Westbrook remains convinced that the 2020 presidential election was stolen from Trump. Now, she’s just as confident that Kamala Harris will win on Tuesday, and for one reason only.
“Only if they cheat. I’m absolutely positive about that.”
President Trump has been passionately cultivating such passions for years, and his rhetoric has intensified in recent days. He has repeatedly refused to confirm whether he accepts the vote count, and early Sunday told supporters in Pennsylvania that he “shouldn’t have left” the White House four years ago.
A recent poll by the Public Religion Research Institute found that one in four Republican Trump supporters would declare the election results invalid if Trump loses the election and would seek to retake the White House. He is recorded as believing that “whatever is necessary” should be done. This is a sobering finding, but judging by the atmosphere at President Trump’s Kinston rally, it’s a fairly modest finding.
“If Trump doesn’t win, people will riot,” said Cedric Parnes, 38, an African-American Trump supporter. He said it was too dangerous to participate in the post-election unrest and “you would be killed on the spot.”
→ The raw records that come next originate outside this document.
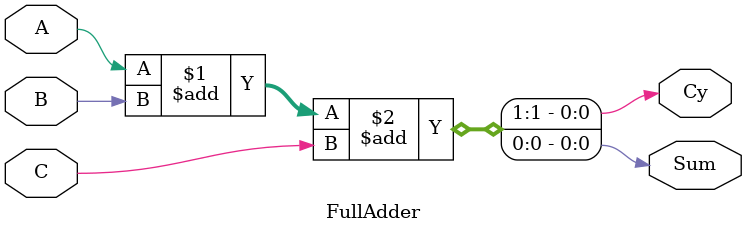
<source format=v>
`timescale 1ns / 1ps


module FullAdder(A,B,C,Sum,Cy);
input A,B,C;
output Sum, Cy;

// option-1: structural 
// assign Sum = A^B^C;
// assign Cy = (A&B)|(B&C)|(C&A);

//---------------------------------
// option-2: behavioral
 assign {Cy, Sum} = A+B+C;

endmodule

</source>
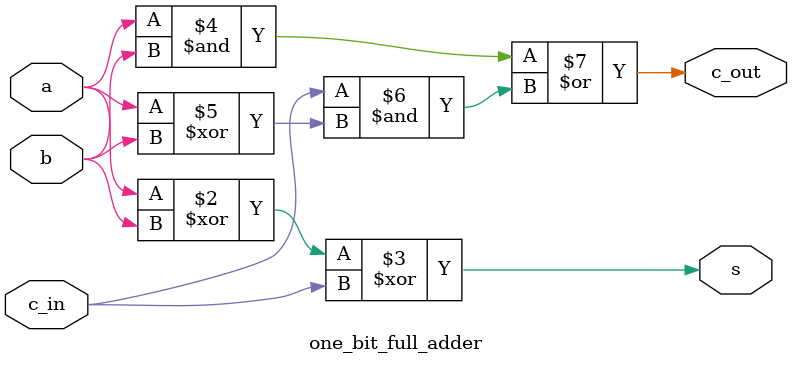
<source format=v>
module one_bit_full_adder
    (
        input      a, b, c_in,
        output reg s, c_out
    );

    always @ (a, b, c_in) begin
        s     <= a ^ b ^ c_in;
        c_out <= (a & b) | (c_in & (a ^ b));
    end

endmodule

</source>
Instead, he said he is doing everything he can to support Trump by selling products on behalf of the Trump campaign. He has a hat and a T-shirt stole, and some people say, Twice! ”
In the final stages of his 2024 campaign, President Trump is whipping up the passions of his millions of loyal supporters to the highest pitch. In the last three days of his campaign alone, he made four stops in North Carolina, the battleground state won by a Democrat for the first time since Jimmy Carter in 1976 (and Barack Obama in 2008). I’ve only done it twice.
If President Trump is to set clear goals for his return to the White House, he must keep North Carolina in check.
In those frenetic final hours, he pursued a two-pronged strategy to rouse his supporters. On the other hand, he has raised public expectations by claiming that he has a large lead in opinion polls.
“On Tuesday, we’re going to have a landslide that’s too big to dig out,” a weary, hoarse Trump told the Kinston crowd. “We have a big lead. We have a big lead. Fake news, they don’t tell you this. We have a big, beautiful lead.”
In fact, pollsters say he and Harris remain neck-and-neck in North Carolina and other key battleground states.
Meanwhile, President Trump is laying the groundwork for a new conspiracy to overturn the election results, alleging widespread fraud if necessary. At the Kinston rally, he touted false accusations that Democrats were allowing non-citizens to vote in huge numbers and accused the Biden administration of pursuing an open border policy on the southern border with Mexico. “Perhaps (they) want to continue with the open border policy.” voting roll. Perhaps that’s the reason. ”
Supporters at the rally dutifully parroted Sunday’s lies.
“That’s why we opened the border so all the illegal aliens could come in and vote for Democrats,” said a woman in line who declined to give her name. “There has always been corruption in this country, but I never knew it was this bad. America has fallen into the ground — anyone with half a brain can tell.”
Much like their supporters’ belief in the Democratic Party’s diabolical intentions, so too was their dissatisfaction with what they could do about it. Last time, such toxic sentiments culminated in the Jan. 6 riot at the U.S. Capitol.
Kinston rally-goers followed President Trump’s lead in uniformly denying January 6th as an “orchestrated event” in which peaceful, patriotic Americans were lured into a dastardly Deep State trap. . “I locked it up and loaded it up,” said Westbrook, a grandmother who admitted she was at the Capitol that day.
That day, hundreds of Trump supporters, distracted by the then-president’s “stop the steal” rhetoric, stormed the heart of American democracy. Approximately 140 police officers were assaulted in the violent clashes that followed.
Westbrook doesn’t think so. “That wasn’t what they said. Antifa is the only one causing problems, and they were put in us to cause problems.”
This is a burden for American voters. She firmly believes the 2020 election was stolen from her chosen candidate, and now she fears a similar performance on Tuesday.
“Four years ago I was very angry. Now I’ll be even more angry.”
If her worst fears come true and Trump loses, where will that powerful feeling go?
“If he loses, I’ll be scared,” my grandmother said.